DeepMind and Blizzard to release StarCraft II as an AI research environment

Today at BlizzCon 2016 in Anaheim, California, we announced our collaboration with Blizzard Entertainment to open up StarCraft II to AI and Machine Learning researchers around the world.

For almost 20 years, the StarCraft game series has been widely recognised as the pinnacle of 1v1 competitive video games, and among the best PC games of all time. The original StarCraft was an early pioneer in eSports, played at the highest level by elite professional players since the late 90s, and remains incredibly competitive to this day. The StarCraft series’ longevity in competitive gaming is a testament to Blizzard’s design, and their continual effort to balance and refine their games over the years. StarCraft II continues the series’ renowned eSports tradition, and has been the focus of our work with Blizzard.

DeepMind is on a scientific mission to push the boundaries of AI, developing programs that can learn to solve any complex problem without needing to be told how. Games are the perfect environment in which to do this, allowing us to develop and test smarter, more flexible AI algorithms quickly and efficiently, and also providing instant feedback on how we’re doing through scores.

Over the past five years we’ve helped to pioneer the use of games as AI research environments to drive our machine learning and reinforcement learning research forwards, from 2D games in Atari, to full 3D environments such as Torcs, mastering the game of Go, or our forthcoming DeepMind Labyrinth. Here's a representation of what these research environments have looked like with L-R, Atari and Labyrinth.

StarCraft is an interesting testing environment for current AI research because it provides a useful bridge to the messiness of the real-world. The skills required for an agent to progress through the environment and play StarCraft well could ultimately transfer to real-world tasks.

At the start of a game of StarCraft, players choose one of three races, each with distinct unit abilities and gameplay approaches. Players’ actions are governed by the in-game economy; minerals and gas must be gathered in order to produce new buildings and units. The opposing player builds up their base at the same time, but each player can only see parts of the map within range of their own units. Thus, players must send units to scout unseen areas in order to gain information about their opponent, and then remember that information over a long period of time. This makes for an even more complex challenge as the environment becomes partially observable - an interesting contrast to perfect information games such as Chess or Go. And this is a real-time strategy game - both players are playing simultaneously, so every decision needs to be computed quickly and efficiently.

An agent that can play StarCraft will need to demonstrate effective use of memory, an ability to plan over a long time, and the capacity to adapt plans based on new information. Computers are capable of extremely fast control, but that doesn’t necessarily demonstrate intelligence, so agents must interact with the game within limits of human dexterity in terms of “Actions Per Minute”. StarCraft’s high-dimensional action space is quite different from those previously investigated in reinforcement learning research; to execute something as simple as “expand your base to some location”, one must coordinate mouse clicks, camera, and available resources. This makes actions and planning hierarchical, which is a challenging aspect of Reinforcement Learning.

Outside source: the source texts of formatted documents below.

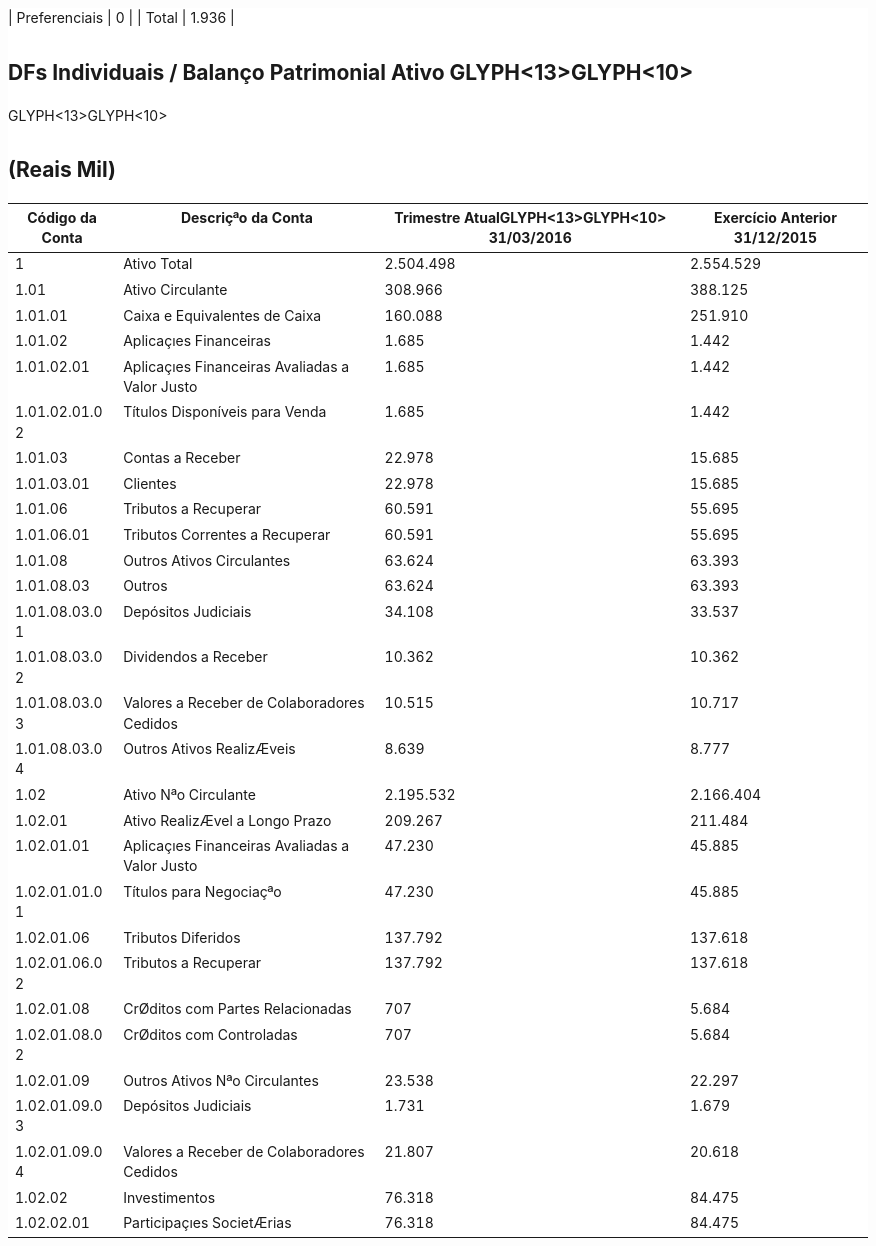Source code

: | Preferenciais                         | 0                                     |
| Total                                 | 1.936                                 |

## DFs Individuais / Balanço Patrimonial Ativo GLYPH&lt;13&gt;GLYPH&lt;10&gt;

GLYPH&lt;13&gt;GLYPH&lt;10&gt;

## (Reais Mil)

| Código da Conta   | Descriçªo da Conta                             | Trimestre AtualGLYPH<13>GLYPH<10> 31/03/2016   | Exercício Anterior 31/12/2015   |
|-------------------|------------------------------------------------|------------------------------------------------|---------------------------------|
| 1                 | Ativo Total                                    | 2.504.498                                      | 2.554.529                       |
| 1.01              | Ativo Circulante                               | 308.966                                        | 388.125                         |
| 1.01.01           | Caixa e Equivalentes de Caixa                  | 160.088                                        | 251.910                         |
| 1.01.02           | Aplicaçıes Financeiras                         | 1.685                                          | 1.442                           |
| 1.01.02.01        | Aplicaçıes Financeiras Avaliadas a Valor Justo | 1.685                                          | 1.442                           |
| 1.01.02.01.02     | Títulos Disponíveis para Venda                 | 1.685                                          | 1.442                           |
| 1.01.03           | Contas a Receber                               | 22.978                                         | 15.685                          |
| 1.01.03.01        | Clientes                                       | 22.978                                         | 15.685                          |
| 1.01.06           | Tributos a Recuperar                           | 60.591                                         | 55.695                          |
| 1.01.06.01        | Tributos Correntes a Recuperar                 | 60.591                                         | 55.695                          |
| 1.01.08           | Outros Ativos Circulantes                      | 63.624                                         | 63.393                          |
| 1.01.08.03        | Outros                                         | 63.624                                         | 63.393                          |
| 1.01.08.03.01     | Depósitos Judiciais                            | 34.108                                         | 33.537                          |
| 1.01.08.03.02     | Dividendos a Receber                           | 10.362                                         | 10.362                          |
| 1.01.08.03.03     | Valores a Receber de Colaboradores Cedidos     | 10.515                                         | 10.717                          |
| 1.01.08.03.04     | Outros Ativos RealizÆveis                      | 8.639                                          | 8.777                           |
| 1.02              | Ativo Nªo Circulante                           | 2.195.532                                      | 2.166.404                       |
| 1.02.01           | Ativo RealizÆvel a Longo Prazo                 | 209.267                                        | 211.484                         |
| 1.02.01.01        | Aplicaçıes Financeiras Avaliadas a Valor Justo | 47.230                                         | 45.885                          |
| 1.02.01.01.01     | Títulos para Negociaçªo                        | 47.230                                         | 45.885                          |
| 1.02.01.06        | Tributos Diferidos                             | 137.792                                        | 137.618                         |
| 1.02.01.06.02     | Tributos a Recuperar                           | 137.792                                        | 137.618                         |
| 1.02.01.08        | CrØditos com Partes Relacionadas               | 707                                            | 5.684                           |
| 1.02.01.08.02     | CrØditos com Controladas                       | 707                                            | 5.684                           |
| 1.02.01.09        | Outros Ativos Nªo Circulantes                  | 23.538                                         | 22.297                          |
| 1.02.01.09.03     | Depósitos Judiciais                            | 1.731                                          | 1.679                           |
| 1.02.01.09.04     | Valores a Receber de Colaboradores Cedidos     | 21.807                                         | 20.618                          |
| 1.02.02           | Investimentos                                  | 76.318                                         | 84.475                          |
| 1.02.02.01        | Participaçıes SocietÆrias                      | 76.318                                         | 84.475                          |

We’re particularly pleased that the environment we’ve worked with Blizzard to construct will be open and available to all researchers next year. We recognise the efforts of the developers and researchers from the Brood War community in recent years, and hope that this new, modern and flexible environment - supported directly by the team at Blizzard - will be widely used to advance the state-of-the-art.

We’ve worked closely with the StarCraft II team to develop an API that supports something similar to previous bots written with a “scripted” interface, allowing programmatic control of individual units and access to the full game state (with some new options as well). Ultimately agents will play directly from pixels, so to get us there, we’ve developed a new image-based interface that outputs a simplified low resolution RGB image data for map & minimap, and the option to break out features into separate “layers”, like terrain heightfield, unit type, unit health etc. Below is an example of what the feature layer API will look like.

We are also working with Blizzard to create “curriculum” scenarios, which present increasingly complex tasks to allow researchers of any level to get an agent up and running, and benchmark different algorithms and advances. Researchers will also have full flexibility and control to create their own tasks using the existing StarCraft II editing tools.

We’re really excited to see where our collaboration with Blizzard will take us. While we’re still a long way from being able to challenge a professional human player at the game of StarCraft II, we hope that the work we have done with Blizzard will serve as a useful testing platform for the wider AI research community.